HEALTHY COMPUTER HABITS
In today’s world, most of the members of our family will spend a significant amount of time in front of a computer screen daily ( be it a normal PC, laptop, pad or mobile device), with resultant aches and pains that could be felt in the neck, shoulder, upper and lower back, wrist and elbow joints, and sometimes, even into the hands. Most of the symptom in the shoulders, elbows, wrists and hands are due to overuse (Repetitive Strain Injury/ RSI) and the following may be contributing factors:
- Slouching while using the computer screen puts undue strain on the neck, back, shoulder girdles and upper limbs and eyes.
- Poor ergonomics– viz a poorly designed workstation that does not fit you
- Worker techniques egs pounding the keyboard, using your wrist to move the mouse or gripping the mouse too tightly.
- Work habits- we were not designed to sit in front of the computer for prolonged periods of time, with research proving that it causes many medical issues, not only biomechanical stress and strain. Thus the advent of sit-stand desks which are becoming more popular.
DON’T IGNORE EARLY WARNING SIGNS AND SYMPTOMS egs. weakness, discomfort, pain, numbness, tingling etc . The longer you leave an overuse injury, the tougher it is to treat.
The Canadian Physiotherapy Association has created the following acronym, S.M.A.R.T., that you and your family can use to follow at home, school and work:
Stretch- Every 20-60 mins do 3-4 stretches (hands, shoulders, neck or trunk).

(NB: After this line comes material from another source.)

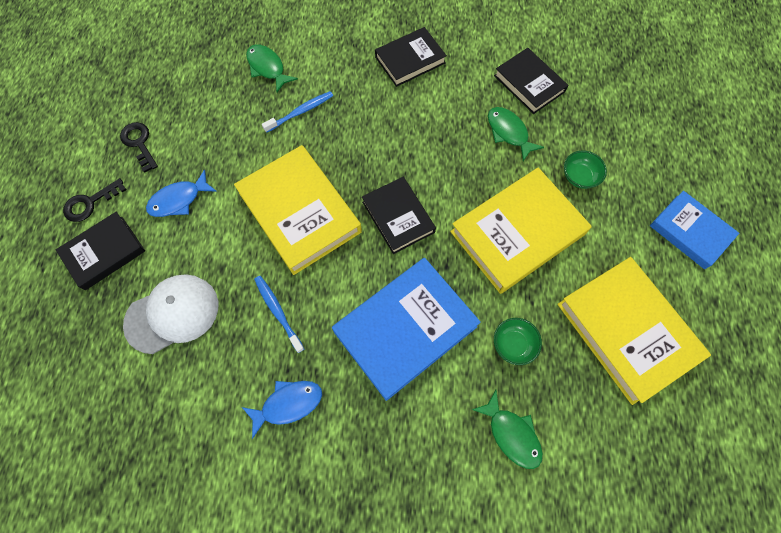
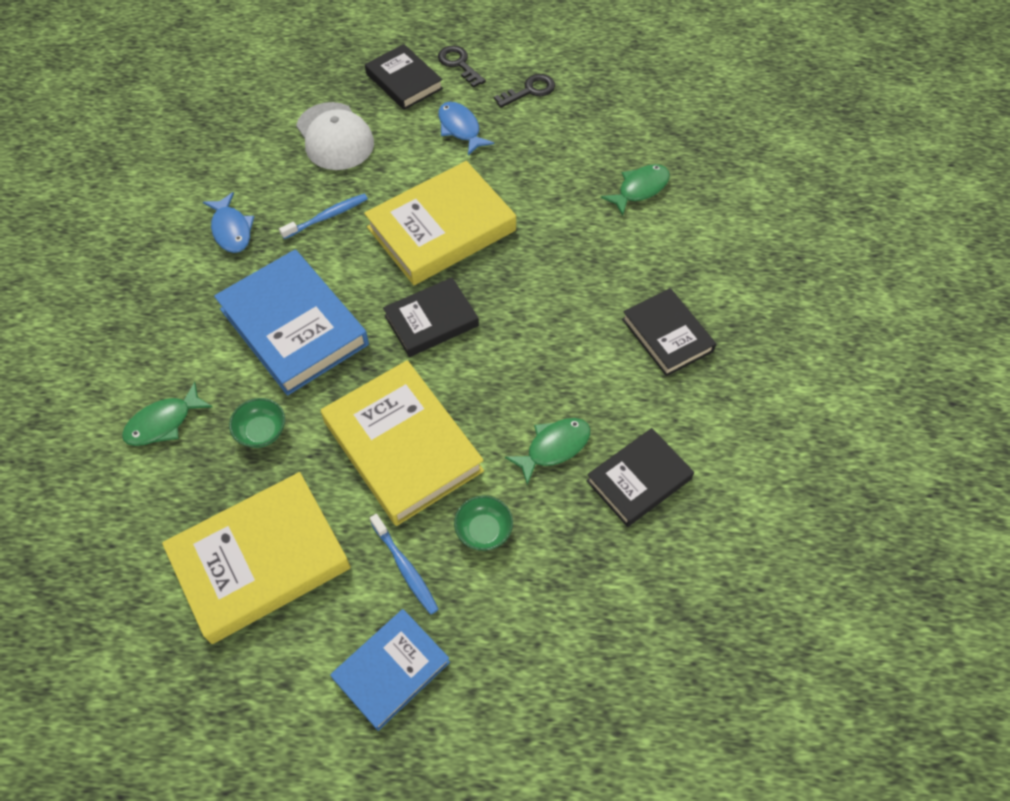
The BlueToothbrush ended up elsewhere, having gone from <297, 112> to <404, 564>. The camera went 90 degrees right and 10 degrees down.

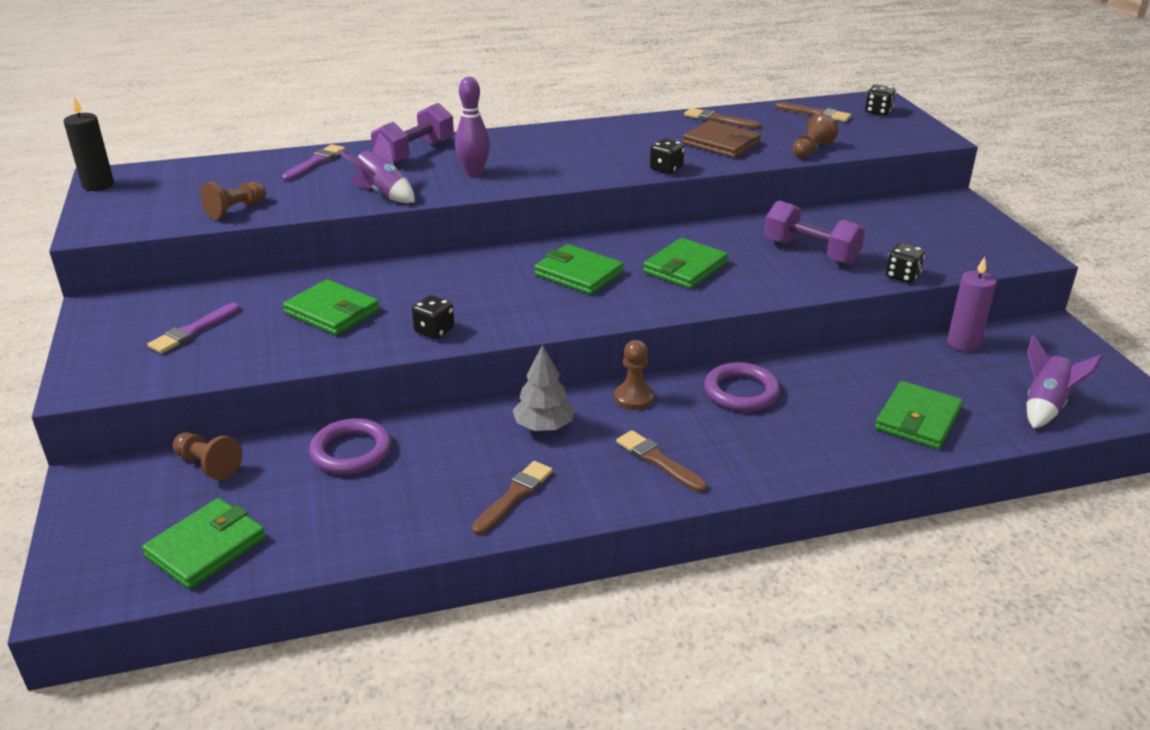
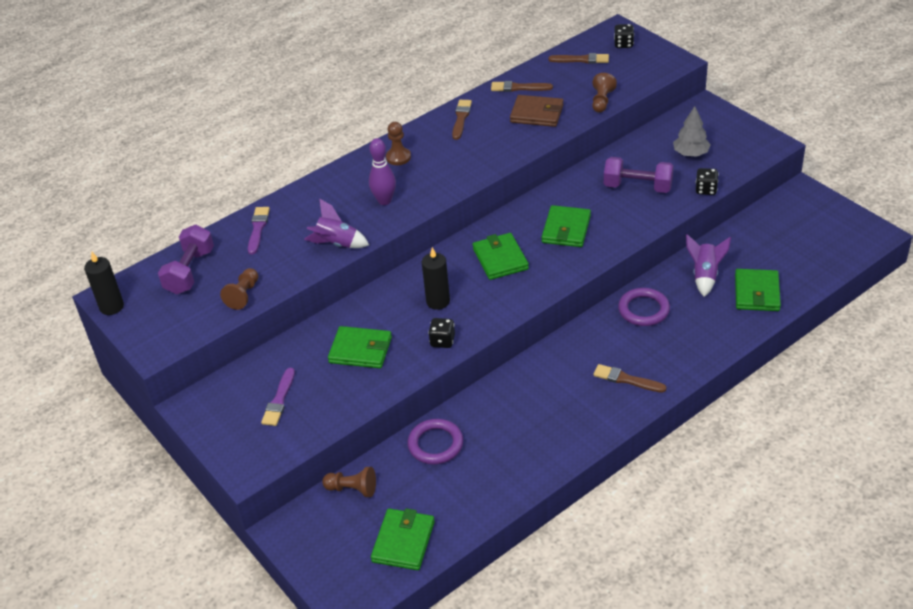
The PurpleHandWeight ended up elsewhere, having gone from <412, 133> to <186, 260>. The second view lost the JetBlackGameDie at <667, 156>. The LeafGreenCardWallet at <579, 269> ended up facing another way, 60 degrees clockwise from before. The second view lost the PurpleCandle at <972, 304>. The PurpleToyRocket ended up elsewhere, having gone from <1065, 382> to <708, 265>. The BrownPawn ended up elsewhere, having gone from <634, 375> to <398, 143>. The AshGreyToyTree ended up elsewhere, having gone from <543, 388> to <692, 131>. The BrownPaintBrush ended up elsewhere, having gone from <512, 498> to <462, 120>. The second view gained the JetBlackCandle at <436, 278>. The camera went 20 degrees left and 10 degrees up.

One can use computer software to remind you to take micro-breaks eg. ‘Exercise breaks’ at www.computerfit.com.
Move-Every hour, at least, you should stand up and stretch or walk around for a few paces to promote blood flow to the extremities. Even if you cannot move from your workstation, the simple act of standing up helps to de-load the spine. Get regular daily exercise eg. Short walks or taking the stairs etc.
Add it up-Vary your tasks egs. keyboarding, filing, telephone, reading documents etc so as to avoid being in one position for too long at a time.
Reduce strain- Have your workstation set up ergonomically for you – Refer to next Blog post on Ergonomics. If you spend all day on the computer, you might not want to surf the internet all night long or play PC games, knit or crochet, since these activities use the same muscle groups that were used all day long, thus not providing enough rest for the muscles and tendons.
Talk to a physiotherapist- RSI can be prevented, however, early intervention is the best form of treatment. The physio will assess and treat you and provide recommendations for return to work, or sport, or activities of daily living, as well as provide guidance on how to prevent recurrence.